Life in the pocket of Kerry Packer became a relationship that was to last for 30 years. He never returned to England or South Africa but was to remain loyal to his new overlord, and would start his new career as a cricket commentator while still meddling a fair bit in cricket administration.
As a commentator he is most famous for teaching us that car keys could be used for things other than driving cars and swinging parties. That, and the Panama hat, became his signature. No other commentator ever did a better pitch report than Greig.

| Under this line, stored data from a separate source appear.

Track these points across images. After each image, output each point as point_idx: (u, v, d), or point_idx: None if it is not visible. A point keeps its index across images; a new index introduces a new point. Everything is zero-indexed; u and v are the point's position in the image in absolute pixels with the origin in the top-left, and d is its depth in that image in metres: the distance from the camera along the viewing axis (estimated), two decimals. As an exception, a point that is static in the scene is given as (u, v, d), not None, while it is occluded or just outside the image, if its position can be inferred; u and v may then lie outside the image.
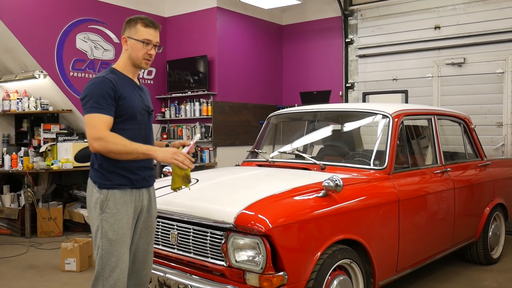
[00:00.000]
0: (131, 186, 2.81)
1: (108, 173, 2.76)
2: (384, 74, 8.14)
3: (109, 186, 2.76)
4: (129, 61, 2.87)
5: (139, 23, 2.82)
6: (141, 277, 2.99)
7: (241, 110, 8.74)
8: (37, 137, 7.78)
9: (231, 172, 4.36)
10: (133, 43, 2.82)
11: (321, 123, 5.16)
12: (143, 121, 2.90)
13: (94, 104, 2.67)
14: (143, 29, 2.81)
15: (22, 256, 6.03)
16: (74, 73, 7.63)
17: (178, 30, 8.84)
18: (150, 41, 2.83)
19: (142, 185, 2.89)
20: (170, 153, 2.69)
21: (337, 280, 3.33)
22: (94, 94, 2.68)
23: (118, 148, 2.63)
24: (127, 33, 2.85)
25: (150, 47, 2.84)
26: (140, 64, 2.86)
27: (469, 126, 5.46)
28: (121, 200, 2.77)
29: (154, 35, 2.84)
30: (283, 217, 3.07)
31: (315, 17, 9.11)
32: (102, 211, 2.74)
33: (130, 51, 2.84)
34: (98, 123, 2.65)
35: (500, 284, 4.79)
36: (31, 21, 7.12)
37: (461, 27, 7.35)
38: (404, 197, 3.98)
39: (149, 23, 2.83)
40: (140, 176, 2.86)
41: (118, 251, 2.74)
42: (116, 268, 2.74)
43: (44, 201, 7.30)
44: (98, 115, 2.66)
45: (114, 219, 2.74)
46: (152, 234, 3.03)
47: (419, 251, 4.32)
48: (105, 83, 2.72)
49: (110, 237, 2.73)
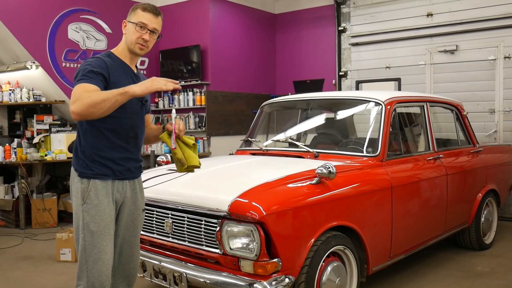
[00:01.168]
0: (113, 177, 2.72)
1: (90, 162, 2.68)
2: (377, 62, 8.14)
3: (90, 175, 2.68)
4: (125, 46, 2.81)
5: (139, 8, 2.77)
6: (129, 269, 2.94)
7: (235, 100, 8.73)
8: (30, 128, 7.76)
9: (225, 161, 4.37)
10: (130, 26, 2.77)
11: (314, 111, 5.17)
12: (134, 110, 2.79)
13: (81, 77, 2.56)
14: (141, 12, 2.75)
15: (17, 247, 6.03)
16: (67, 63, 7.59)
17: (171, 20, 8.79)
18: (145, 25, 2.74)
19: (126, 177, 2.79)
20: (149, 81, 2.52)
21: (331, 266, 3.37)
22: (84, 70, 2.60)
23: (93, 99, 2.42)
24: (128, 17, 2.80)
25: (145, 31, 2.75)
26: (133, 48, 2.77)
27: (461, 113, 5.48)
28: (103, 191, 2.69)
29: (151, 20, 2.76)
30: (277, 204, 3.09)
31: (307, 5, 9.09)
32: (84, 201, 2.67)
33: (127, 34, 2.79)
34: (77, 90, 2.49)
35: (493, 269, 4.84)
36: (22, 11, 7.06)
37: (453, 14, 7.35)
38: (397, 183, 4.01)
39: (148, 7, 2.77)
40: (124, 167, 2.77)
41: (100, 243, 2.67)
42: (98, 260, 2.67)
43: (38, 192, 7.29)
44: (81, 84, 2.52)
45: (95, 211, 2.66)
46: (139, 227, 2.96)
47: (412, 237, 4.36)
48: (97, 61, 2.66)
49: (91, 229, 2.66)
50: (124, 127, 2.74)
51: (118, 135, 2.73)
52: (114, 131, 2.71)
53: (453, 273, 4.74)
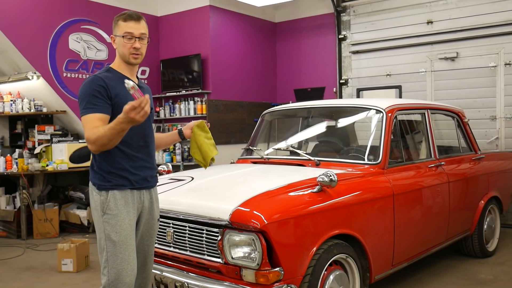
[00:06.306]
0: (130, 186, 2.76)
1: (106, 174, 2.72)
2: (377, 69, 8.16)
3: (108, 187, 2.72)
4: (120, 59, 2.84)
5: (119, 19, 2.81)
6: (141, 279, 2.96)
7: (236, 108, 8.74)
8: (32, 138, 7.76)
9: (226, 170, 4.36)
10: (118, 40, 2.80)
11: (315, 119, 5.18)
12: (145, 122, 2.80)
13: (87, 105, 2.64)
14: (123, 23, 2.78)
15: (19, 258, 6.01)
16: (68, 73, 7.61)
17: (171, 29, 8.83)
18: (131, 34, 2.76)
19: (143, 186, 2.82)
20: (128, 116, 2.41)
21: (333, 275, 3.35)
22: (86, 94, 2.67)
23: (103, 141, 2.55)
24: (114, 32, 2.84)
25: (133, 41, 2.77)
26: (128, 59, 2.80)
27: (462, 120, 5.48)
28: (122, 201, 2.72)
29: (135, 27, 2.78)
30: (279, 213, 3.08)
31: (307, 14, 9.11)
32: (104, 212, 2.70)
33: (118, 48, 2.82)
34: (87, 124, 2.62)
35: (496, 276, 4.82)
36: (23, 22, 7.09)
37: (454, 21, 7.37)
38: (399, 191, 3.99)
39: (128, 17, 2.79)
40: (140, 177, 2.80)
41: (122, 253, 2.69)
42: (122, 271, 2.69)
43: (39, 202, 7.28)
44: (89, 115, 2.63)
45: (115, 220, 2.69)
46: (154, 236, 2.98)
47: (414, 245, 4.34)
48: (95, 80, 2.69)
49: (113, 239, 2.69)
50: (134, 137, 2.76)
51: (129, 146, 2.77)
52: (125, 142, 2.72)
53: (456, 280, 4.71)
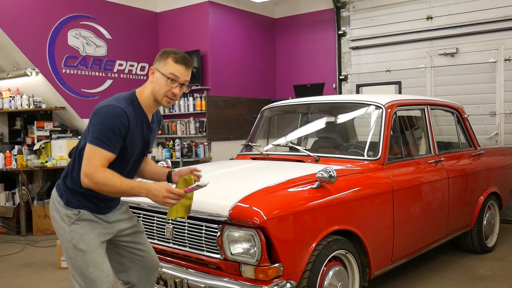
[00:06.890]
0: (96, 212, 2.64)
1: (78, 194, 2.60)
2: (377, 65, 8.15)
3: (76, 205, 2.60)
4: (151, 95, 2.64)
5: (170, 57, 2.58)
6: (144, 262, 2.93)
7: (235, 104, 8.73)
8: (31, 135, 7.76)
9: (225, 166, 4.36)
10: (159, 76, 2.59)
11: (315, 115, 5.17)
12: (135, 160, 2.73)
13: (102, 138, 2.44)
14: (173, 64, 2.57)
15: (18, 254, 6.01)
16: (67, 70, 7.60)
17: (170, 25, 8.81)
18: (177, 78, 2.57)
19: (107, 212, 2.71)
20: (161, 197, 2.45)
21: (333, 271, 3.35)
22: (106, 125, 2.46)
23: (109, 188, 2.44)
24: (156, 64, 2.62)
25: (176, 85, 2.58)
26: (161, 101, 2.61)
27: (462, 115, 5.47)
28: (90, 216, 2.62)
29: (183, 73, 2.59)
30: (278, 209, 3.08)
31: (307, 9, 9.10)
32: (71, 223, 2.58)
33: (154, 84, 2.61)
34: (94, 158, 2.45)
35: (495, 272, 4.82)
36: (22, 18, 7.08)
37: (453, 17, 7.35)
38: (398, 187, 3.99)
39: (181, 59, 2.58)
40: (107, 205, 2.70)
41: (93, 261, 2.58)
42: (97, 280, 2.58)
43: (39, 199, 7.28)
44: (99, 150, 2.44)
45: (84, 230, 2.58)
46: (143, 232, 2.95)
47: (414, 240, 4.34)
48: (121, 117, 2.48)
49: (81, 248, 2.56)
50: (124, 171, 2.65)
51: None
52: None
53: (456, 276, 4.72)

There was the odd gaffein his commentating career. He had a fondness for referring to Asian players as short, and there was the time when the camera zoomed onto a couple in a marriage ceremony at a nearby church. Greig made a comment implying that the Asian woman shown was a mail order bride: “Do you think she’s been flown in?”.
Then there was the Rebel ICL League. Greig was made president of that, and once more played the well-worn maverick player card. But, unlike World Series Cricket, this was a tainted and deeply flawed set-up, and was not remotely interested in any innovation.
And remember the damage, from Shane Bond to Lou Vincent, that this inflicted on the game. The shadiness of it was exposed at its fullest with the Chris Cairns allegation of match fixing. Greig stood to one side of that, neither confirming nor denying, and the reputation of NZ’s second best all-rounder was never to recover; depriving him until recently of his chance to have a post playing career behind the microphone.
Greig, at his best, was a true pioneer of the sport. But in the post-death outpouring of universal love, it is important to remember his many other legacies.